First seen at the Fringe in 2019, Blood and Gold is a beautiful and disturbing one-hour monologue by Mara Menzies, one of Scotland’s leading theatre artists of African heritage. The imagery of the three or four stories she tells – which sometimes nestle magically inside one another like Russian dolls, making it hard to say exactly where one ends and the next begins – is African, rich with gods and demons and mysterious winds on which mothers can hear their children speak from thousands of miles away. If you missed it, then it’s a show well worth watching, for everyone who cares about the history of colonialism and Scotland’s complicity in it.

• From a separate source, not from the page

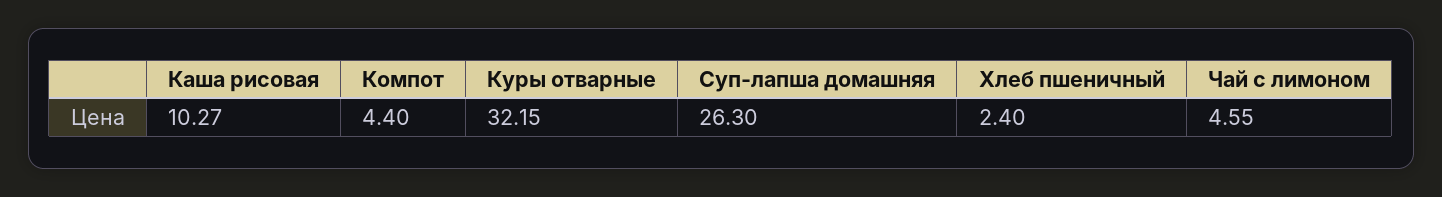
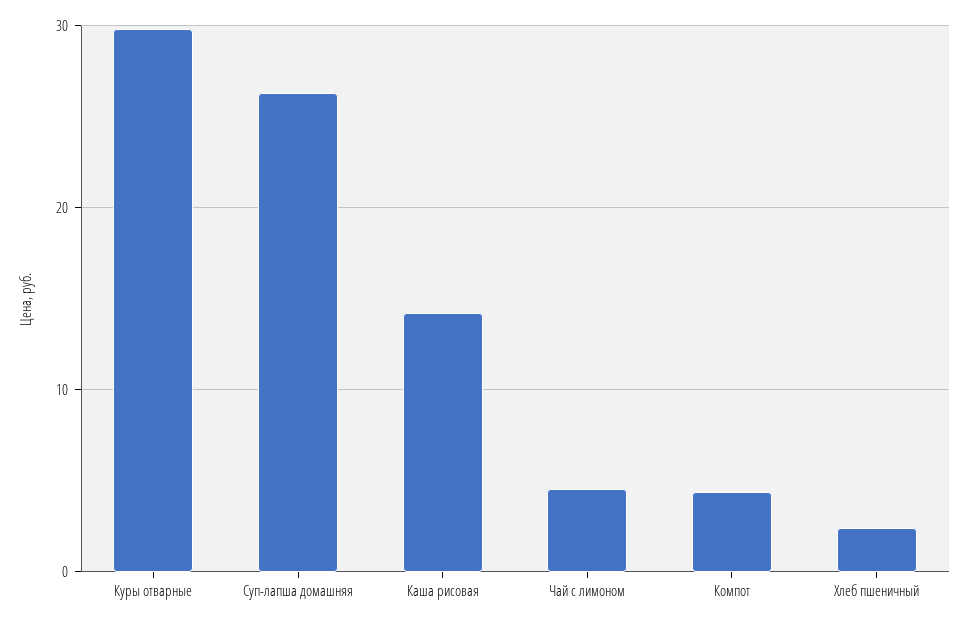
Каша рисовая: 10.27 -> 14
Куры отварные: 32.15 -> 30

Royal Lyceum Theatre Studio, 6pm, 11-14, 17-21 and 24-28 August

Jack Docherty: Nothing But

Not many people debuted new shows at last year’s Fringe – compared to a typical year, at least – but one highlight was this piece of solo theatre by the star of Absolutely, Scot Squad and more. Nothing But, now revived for a full run, revisits one magical night on the Fringe, four decades ago, that has somehow haunted Docherty’s life ever since. It’s a hugely engaging and beautifully shaped piece of personal reminiscence, or fantasy, about how the young Jack met the girl of his dreams one evening at the festival – an American student, set to return home the next morning – and how this impacted on the relationship he already had, culminating in an inevitable mid-life crisis.